Information und Aufklärung

Patienten mit Arthrose, die gut über ihr Krankheitsbild informiert sind, machen sich weniger Sorgen, ertragen vorhandene Beschwerden besser und entwickeln effektive Methoden, um mit der Krankheit umzugehen. Betroffene sollten sich daher umfassend über ihre Erkrankung informieren. Dazu gehört in erster Linie die ärztliche Beratung über Risikofaktoren, den natürlichen Verlauf der Arthrose und dessen Beeinflussbarkeit durch konservative bzw. operative Therapien. Vom behandelnden Physiotherapeuten können wichtige Hinweise für das Verhalten im Alltag gegeben werden. Wichtig ist, dass neben allgemeingültigen Hinweisen immer auch der persönliche Anspruch und die alltägliche Belastung berücksichtigt werden.

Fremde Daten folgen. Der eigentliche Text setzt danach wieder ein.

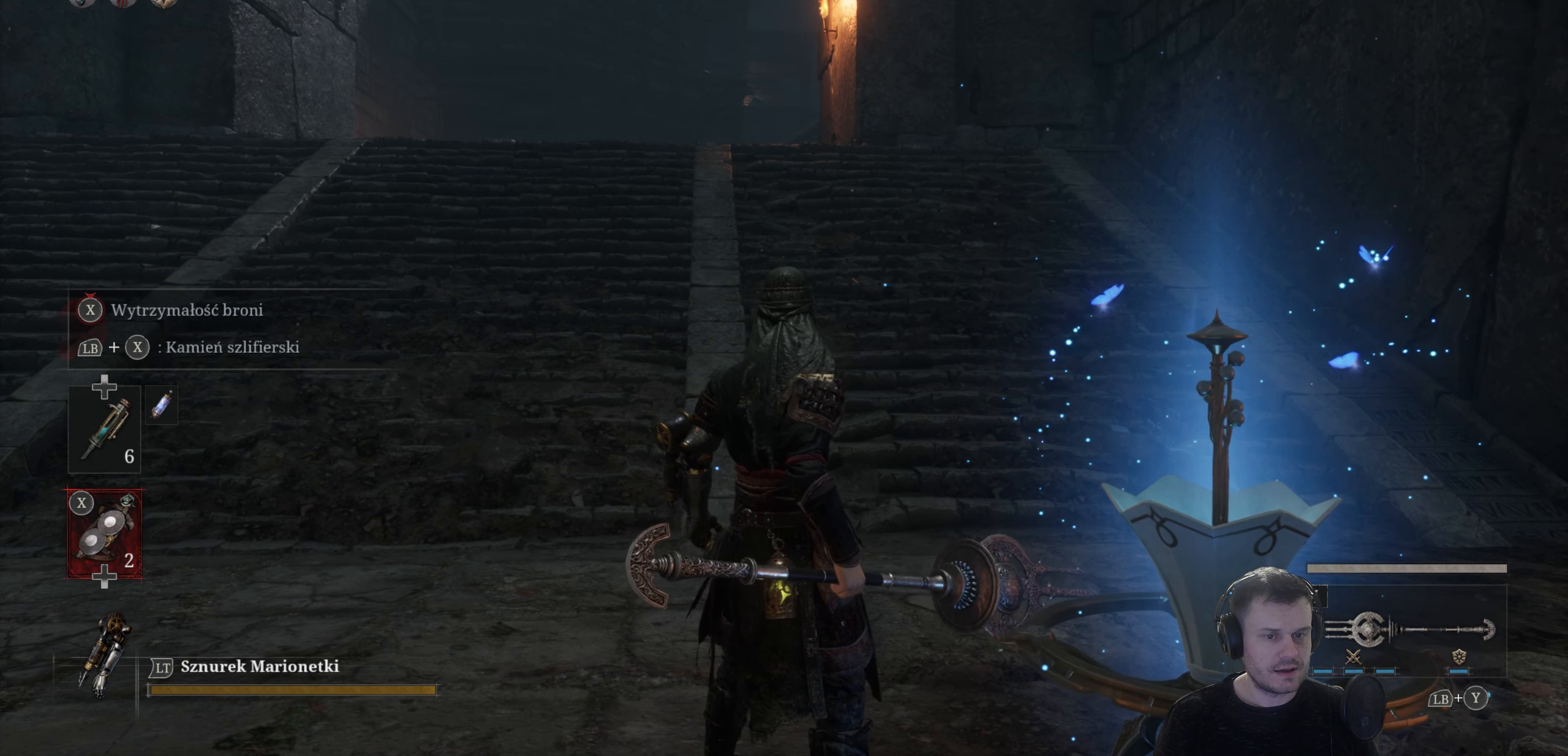
{"buttons": [], "left_stick": "center", "right_stick": "center", "events": []}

Die Erklärung der Erkrankung und Besprechung der Behandlungsmöglichkeiten soll möglichst frühzeitig erfolgen. Damit erhält der Patient die Möglichkeit seine Behandlung auf Basis aller relevanten Informationen selbst zu steuern.

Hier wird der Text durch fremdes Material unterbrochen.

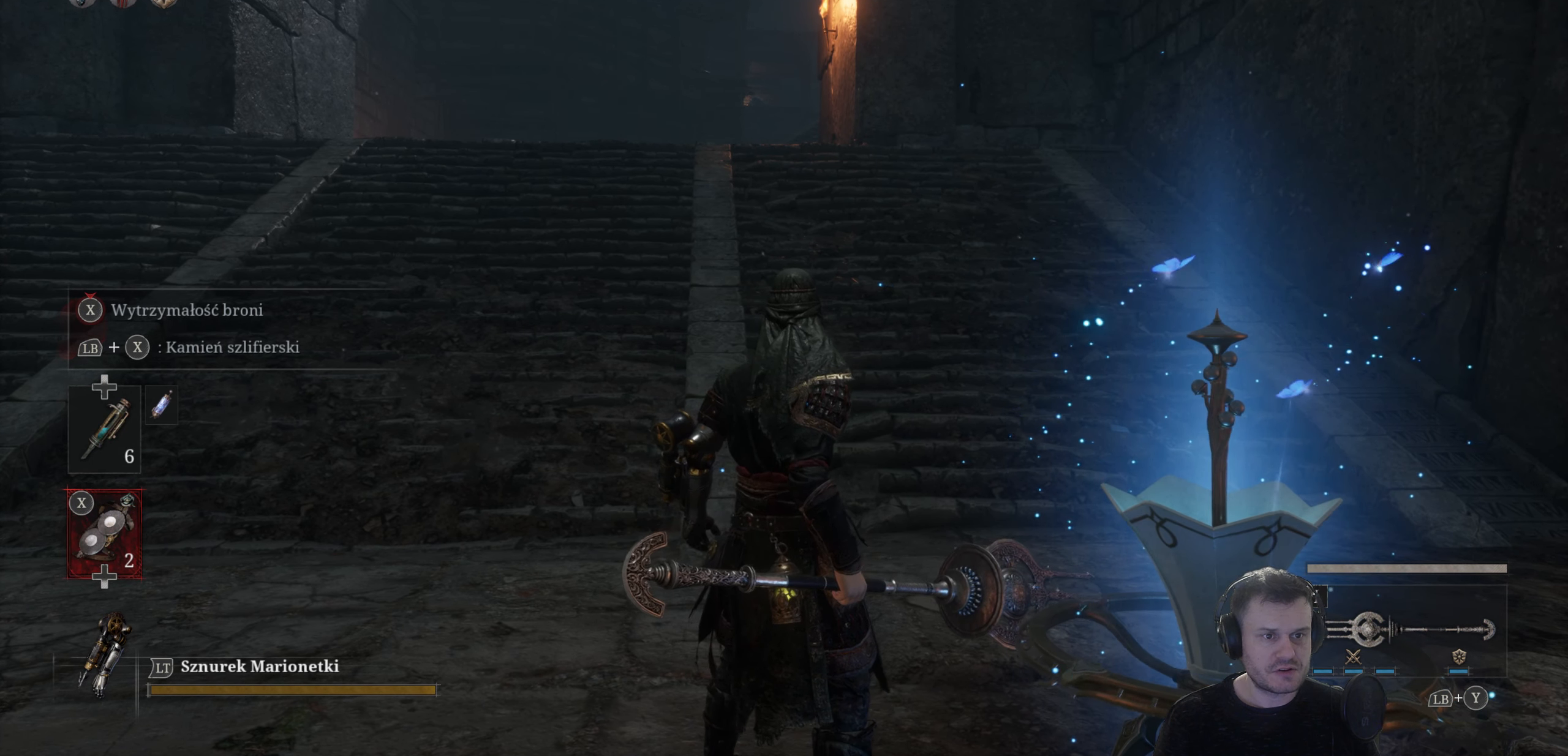
{"buttons": ["B"], "left_stick": "up", "right_stick": "center", "events": [[67, "B", "down"], [67, "left_stick", "up"]]}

Die konservative Behandlung der Arthrose beginnt mit der Information über die Erkrankung. Betroffene können die Beschwerden durch Veränderungen ihrer Gewohnheiten beeinflussen, vor allem durch eine Gewichtsreduktion. Hervorzuheben ist die Hilfe zur Selbsthilfe: Ein tägliches Eigenübungsprogramm hilft die Symptome der Arthrose zu lindern. Ist dies nicht ausreichend, kommen Kombinationen von nicht-medikamentösen und medikamentösen Maßnahmen zur Anwendung. Einige der beschriebenen Medikamente werden von den gesetzlichen Krankenkassen nicht erstattet und müssen deshalb selbst bezahlt werden.

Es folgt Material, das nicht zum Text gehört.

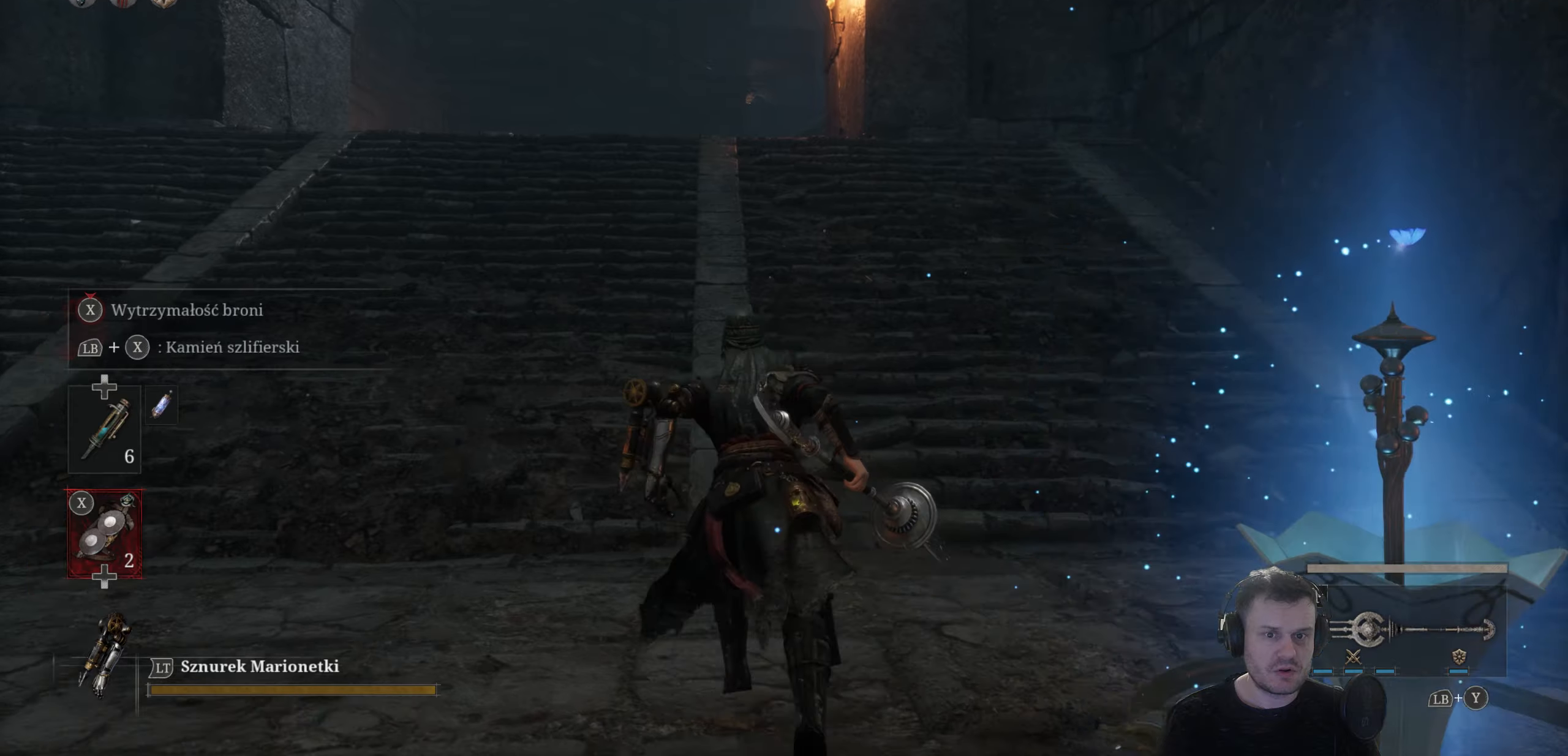
{"buttons": ["B"], "left_stick": "up", "right_stick": "center", "events": []}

Verminderung der Belastung

Gehhilfen

Patienten möchten meist keine Gehhilfen in Anspruch nehmen. Wenn sie richtig genutzt werden, lässt sich damit jedoch die Gewichtsbelastung für das betroffene Kniegelenk deutlich reduzieren. Im Rahmen einer physiotherapeutisch angeleiteten Gangschule wird mit dem Patienten der bedarfsgerechte Einsatz der Gehhilfen geschult. Beim Gehen längerer Strecken können auch zwei Wanderstöcke zur Entlastung eingesetzt werden.

Optimierung des Körpergewichts

In Untersuchungen wurde gezeigt, dass Arthrosepatienten mit einer Kombination aus Übungsprogrammen und Diät sowohl eine Gewichtsnormalisierung als auch eine Linderung der Schmerzen und Verbesserung der Funktion erreichen können. Als Maß für die Bewertung des Körpergewichtes gilt der Body Mass Index (BMI). Er sollte möglichst unter 25 kg/m2 (Normalgewicht) liegen, aber zumindest 30 kg/m² (leichtes Übergewicht) nicht überschreiten.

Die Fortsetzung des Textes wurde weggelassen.